Wednesday 27 May, 2020

PJ Patterson to undergo surgery to fix fractured hip, knee

PJ Patterson

PJ Patterson

Former Prime Minister PJ Patterson is scheduled to undergo surgery on Wednesday to correct damage done to his right knee and hip in a motor vehicle crash at his St Andrew home Monday evening.

Patterson, 84, was rushed to the Tony Thwaites Wing of the University Hospital of the West Indies (UHWI) following the incident and was evaluated overnight by a medical team which determined his injuries.

The former prime minister suffered fractures to both his right knee and hip.

The country’s longest-serving prime minister has been visited in hospital by Dr Peter Phillips, the Opposition Leader and President of the People’s National Party (PNP); Minister of Health, Dr Christopher Tufton; and Minister with responsibility for Education, Youth, and Information, Karl Samuda, according to the PNP in a statement.

Phillips, in the statement, wished Patterson a speedy and complete recovery.

“On behalf of the leadership, members and supporters, we are all saddened by the news, but heartened because it could have been worse, but for the grace of God,” Phillips stated.

Phillips also noted that although the former prime minister was still undergoing medical examination, the expectation is that he will shortly be well and able to resume his normal activities in good time.

Meanwhile, the PNP has informed that Dr Kenneth Vaughn, Consultant Orthopedic Surgeon at the UHWI, who is leading the medical team, has indicated that they expect the former prime minister to make a full recovery with the appropriate medical treatment.
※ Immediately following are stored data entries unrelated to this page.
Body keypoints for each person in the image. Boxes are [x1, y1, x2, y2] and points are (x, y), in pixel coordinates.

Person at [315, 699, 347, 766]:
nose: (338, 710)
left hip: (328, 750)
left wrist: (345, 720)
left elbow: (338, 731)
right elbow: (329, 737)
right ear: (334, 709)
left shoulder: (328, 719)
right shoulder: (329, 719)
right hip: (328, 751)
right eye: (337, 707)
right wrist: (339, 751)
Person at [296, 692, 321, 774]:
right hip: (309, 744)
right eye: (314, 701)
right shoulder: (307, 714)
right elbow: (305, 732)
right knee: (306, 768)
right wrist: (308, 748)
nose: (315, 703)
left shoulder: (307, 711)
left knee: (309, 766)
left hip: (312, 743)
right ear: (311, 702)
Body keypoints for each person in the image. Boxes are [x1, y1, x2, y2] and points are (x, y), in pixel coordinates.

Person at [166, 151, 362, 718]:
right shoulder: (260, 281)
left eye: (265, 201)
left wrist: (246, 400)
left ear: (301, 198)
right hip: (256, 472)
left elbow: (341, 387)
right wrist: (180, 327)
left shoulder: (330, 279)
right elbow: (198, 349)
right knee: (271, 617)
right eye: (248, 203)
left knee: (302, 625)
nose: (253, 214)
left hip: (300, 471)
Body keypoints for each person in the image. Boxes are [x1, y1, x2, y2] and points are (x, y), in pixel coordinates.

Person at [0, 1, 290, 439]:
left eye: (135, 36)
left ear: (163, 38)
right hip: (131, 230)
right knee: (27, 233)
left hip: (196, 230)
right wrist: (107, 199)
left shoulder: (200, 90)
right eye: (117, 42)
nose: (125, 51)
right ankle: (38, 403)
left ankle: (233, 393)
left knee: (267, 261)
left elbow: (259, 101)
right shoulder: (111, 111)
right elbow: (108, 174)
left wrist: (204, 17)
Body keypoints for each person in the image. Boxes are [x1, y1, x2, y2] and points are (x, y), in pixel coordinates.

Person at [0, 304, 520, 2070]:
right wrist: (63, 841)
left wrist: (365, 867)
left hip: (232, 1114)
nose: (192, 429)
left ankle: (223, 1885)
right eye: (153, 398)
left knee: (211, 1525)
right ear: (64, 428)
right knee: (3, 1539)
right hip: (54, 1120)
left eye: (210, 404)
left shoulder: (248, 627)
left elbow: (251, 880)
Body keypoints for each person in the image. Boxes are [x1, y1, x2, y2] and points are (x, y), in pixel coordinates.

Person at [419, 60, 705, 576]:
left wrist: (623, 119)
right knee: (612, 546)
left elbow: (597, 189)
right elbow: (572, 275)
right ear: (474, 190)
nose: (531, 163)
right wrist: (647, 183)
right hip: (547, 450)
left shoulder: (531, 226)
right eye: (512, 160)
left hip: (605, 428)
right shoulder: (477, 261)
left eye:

In the meantime, the House of Representatives was a short while ago updated on Patterson’s condition and wished him a speedy and full recovery.

His family has also expressed sincere appreciation for the many expressions of best wishes which have been pouring in from many Jamaicans to the hospital centre.

Patterson served as Prime Minister of Jamaica from 1992 until 2005 when he retired from politics.